The vote is a major breakthrough in the Clinton administration's drive to expand the Depression-era program in large metropolitan areas and extend its reach to more middle-class homebuyers.

The subcommittee agreed to raise the FHA loan ceiling to $197,490 in high-cost areas and to nearly $109,000 in lower-cost housing markets.

Though lower than the $227,150 nationwide loan limit sought by the administration, the new limits would substantially increase the current ceilings, which range from roughly $86,000 in low-cost areas to $170,000 in high-cost markets.

"We think it's a fair compromise right now, and we are going to be fully supportive," said Jerry Giovaniello, vice president, government affairs at the National Association of Realtors.

The Senate Appropriations Committee is to vote on the bill Thursday.

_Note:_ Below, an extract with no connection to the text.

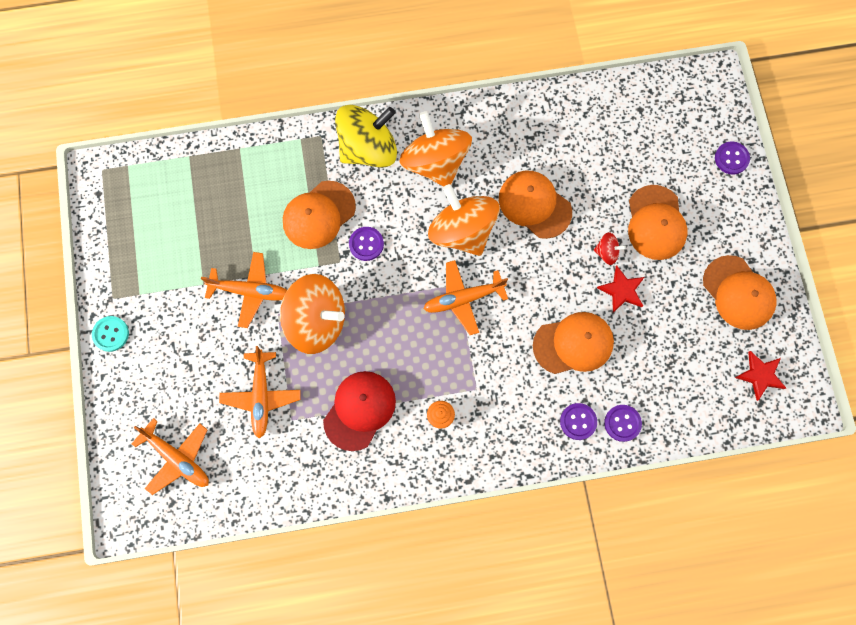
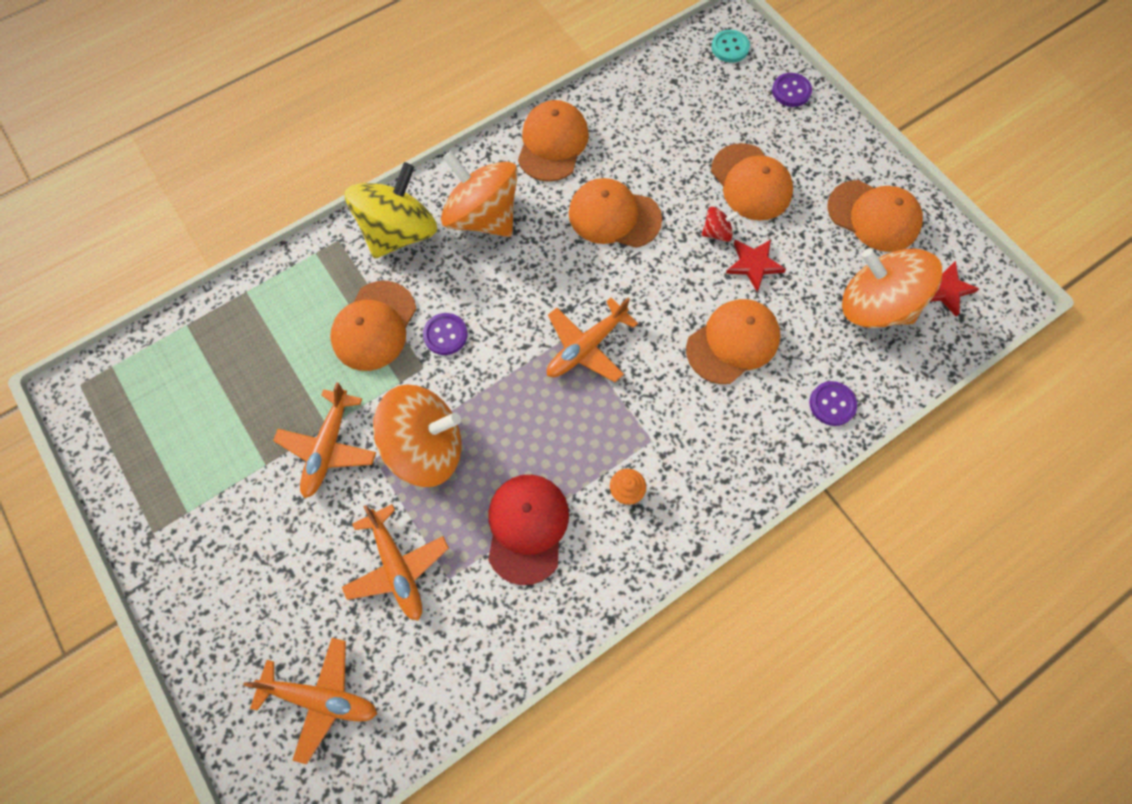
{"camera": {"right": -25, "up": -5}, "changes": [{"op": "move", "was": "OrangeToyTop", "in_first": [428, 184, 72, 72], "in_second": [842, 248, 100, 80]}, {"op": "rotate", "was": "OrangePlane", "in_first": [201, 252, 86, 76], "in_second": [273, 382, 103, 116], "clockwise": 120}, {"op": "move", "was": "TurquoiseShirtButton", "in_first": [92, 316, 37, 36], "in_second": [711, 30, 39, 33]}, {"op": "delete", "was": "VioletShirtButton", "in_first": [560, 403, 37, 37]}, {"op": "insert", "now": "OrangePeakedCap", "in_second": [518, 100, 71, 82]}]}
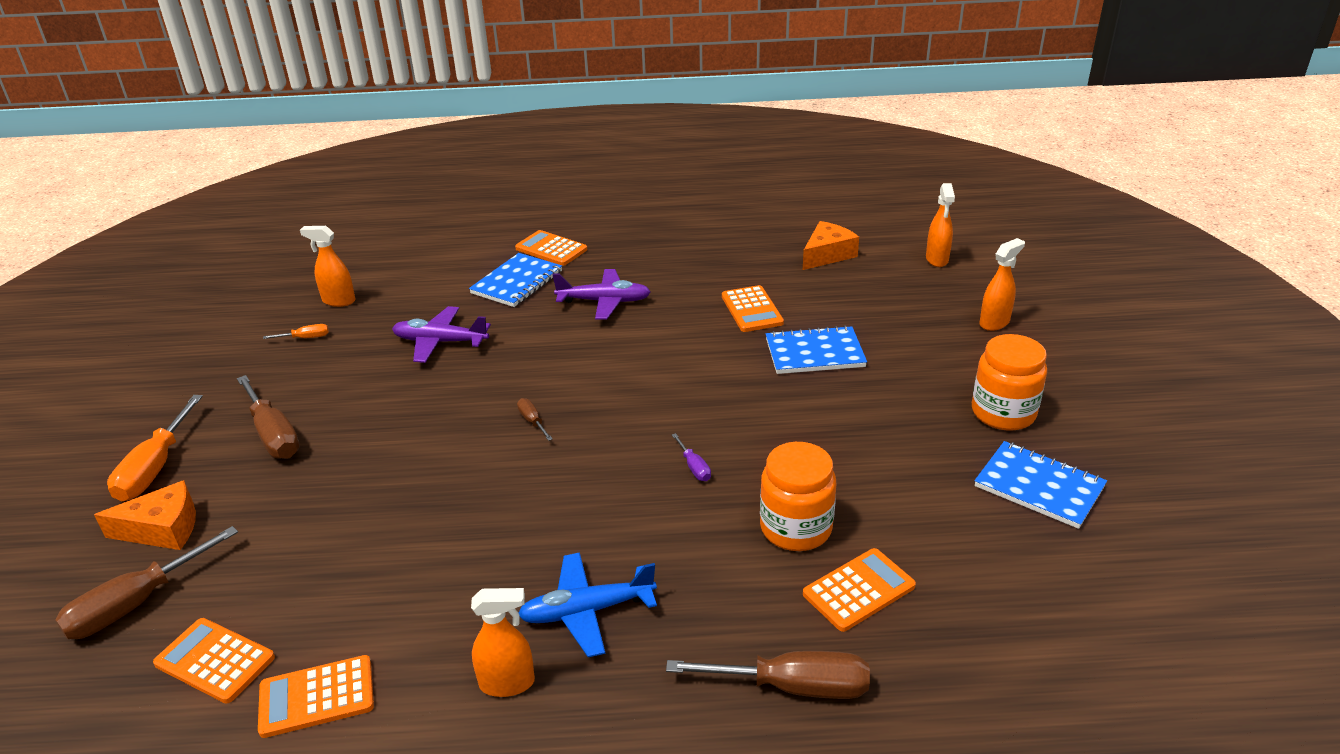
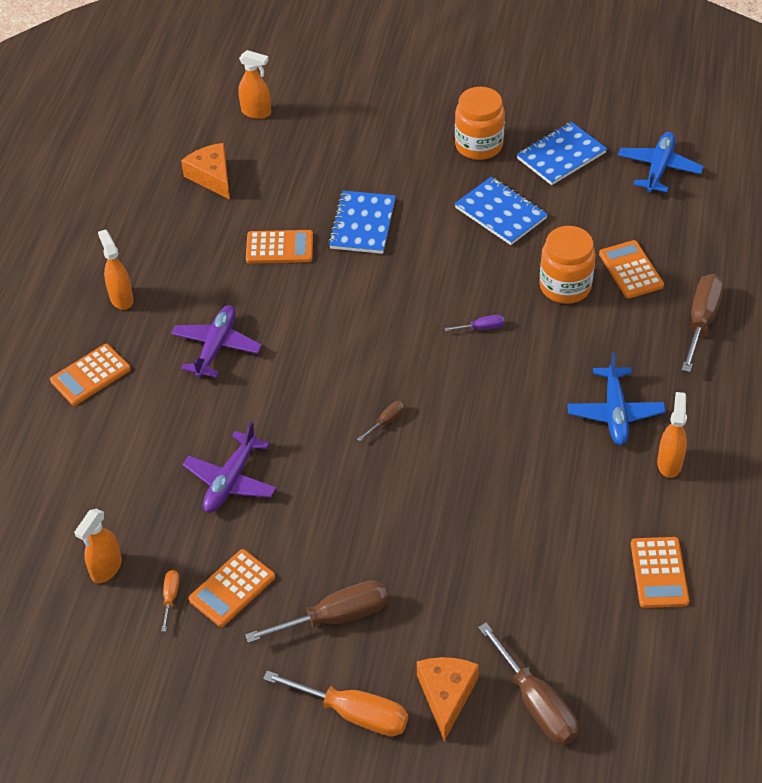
{"camera": {"right": -75, "up": 15}, "changes": [{"op": "move", "was": "OrangeSprayBottle", "in_first": [979, 238, 46, 93], "in_second": [98, 229, 36, 81]}, {"op": "move", "was": "CobaltNotebook", "in_first": [469, 253, 93, 54], "in_second": [454, 177, 94, 68]}, {"op": "rotate", "was": "DarkBrownHandScrewdriver", "in_first": [517, 398, 36, 43], "in_second": [357, 401, 48, 40], "clockwise": 150}, {"op": "move", "was": "OrangeAddingMachine", "in_first": [153, 618, 122, 86], "in_second": [189, 549, 86, 78]}, {"op": "insert", "now": "CobaltPlane", "in_second": [618, 132, 86, 61]}]}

In the House, a vote by a comparable appropriations subcommittee is expected June 18. Panel chairman Jerry Lewis, R-Calif., supports the administration's higher limits. But the issue remains controversial, and many Republicans, including House Banking Committee Chairman Jim Leach of Iowa, oppose the increase. Groups such as the Mortgage Insurance Companies of America and Fannie Mae are also against the increase.